### Tugas yang Dikerjakan
Kembalikan dengan persis bagian dari teks tentang rencana kenaikan tarif PPN di bawah ini, dimulai dengan "Mantan Menteri Keuangan, Fuad" dan terus sampai "tarif PPN ini.".

### Kutipan Dokumen
Mantan Menteri Keuangan, Fuad Bawazier, yang menjabat pada periode Maret-Mei 1998 di era pemerintahan Presiden Soeharto, angkat bicara mengenai rencana pemerintah untuk menaikkan tarif Pajak Pertambahan Nilai (PPN) menjadi 12% pada Januari 2025.
Fuad, yang juga politisi Partai Gerindra, mengungkapkan bahwa penolakan terhadap kebijakan tersebut datang dari berbagai kalangan, termasuk mantan pejabat negara, akademisi, dan ekonom. Menurutnya, hampir seluruh pihak tidak setuju dengan kenaikan tarif PPN ini.
"Ya hampir semuanya tidak ada yang setuju kenaikan. Dari 11% menjadi 12% mulai Januari 2025," kata Fuad dalam program Cuap Cuap Cuan di CNBC Indonesia, Selasa (26/11/2024).
Penolakan tersebut, menurut Fuad, sangat wajar mengingat kondisi ekonomi masyarakat yang tengah tertekan, khususnya terkait dengan daya beli. Hal ini tercermin dari deflasi yang terjadi selama lima bulan berturut-turut antara Mei hingga September 2024, meskipun inflasi sedikit meningkat pada Oktober 2024.

### Informasi yang Ditampilkan
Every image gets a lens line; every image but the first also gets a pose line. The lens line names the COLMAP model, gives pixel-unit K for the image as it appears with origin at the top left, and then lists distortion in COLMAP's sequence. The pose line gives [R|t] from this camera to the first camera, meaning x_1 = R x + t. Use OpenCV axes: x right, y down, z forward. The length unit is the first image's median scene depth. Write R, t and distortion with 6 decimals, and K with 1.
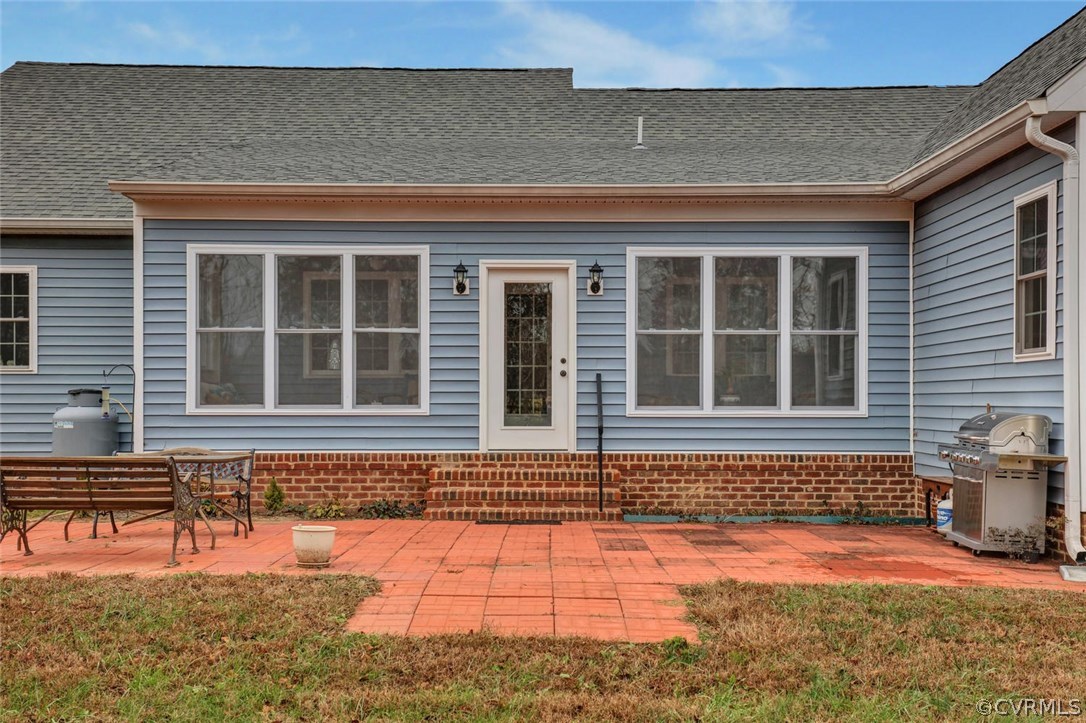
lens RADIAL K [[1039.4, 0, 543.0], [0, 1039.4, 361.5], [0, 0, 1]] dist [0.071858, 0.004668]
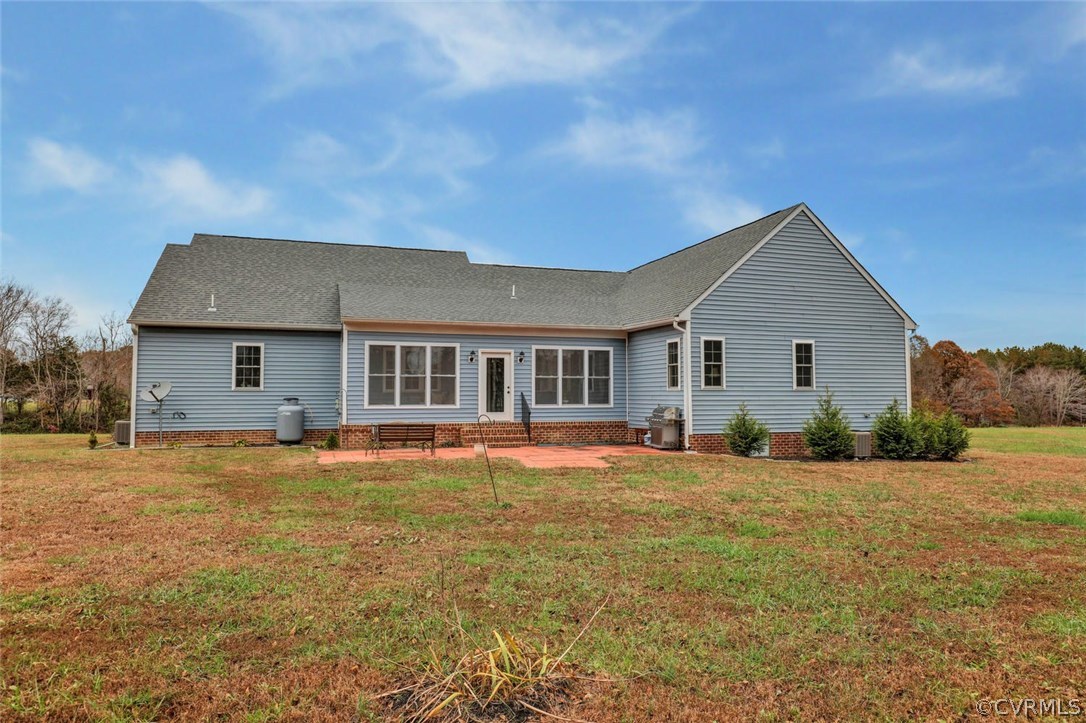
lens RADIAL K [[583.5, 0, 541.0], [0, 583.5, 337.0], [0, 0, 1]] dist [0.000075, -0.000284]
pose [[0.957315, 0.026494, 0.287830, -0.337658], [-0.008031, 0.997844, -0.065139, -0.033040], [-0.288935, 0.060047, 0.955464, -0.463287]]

### Jawaban Latihan
Mantan Menteri Keuangan, Fuad Bawazier, yang menjabat pada periode Maret-Mei 1998 di era pemerintahan Presiden Soeharto, angkat bicara mengenai rencana pemerintah untuk menaikkan tarif Pajak Pertambahan Nilai (PPN) menjadi 12% pada Januari 2025.
Fuad, yang juga politisi Partai Gerindra, mengungkapkan bahwa penolakan terhadap kebijakan tersebut datang dari berbagai kalangan, termasuk mantan pejabat negara, akademisi, dan ekonom. Menurutnya, hampir seluruh pihak tidak setuju dengan kenaikan tarif PPN ini.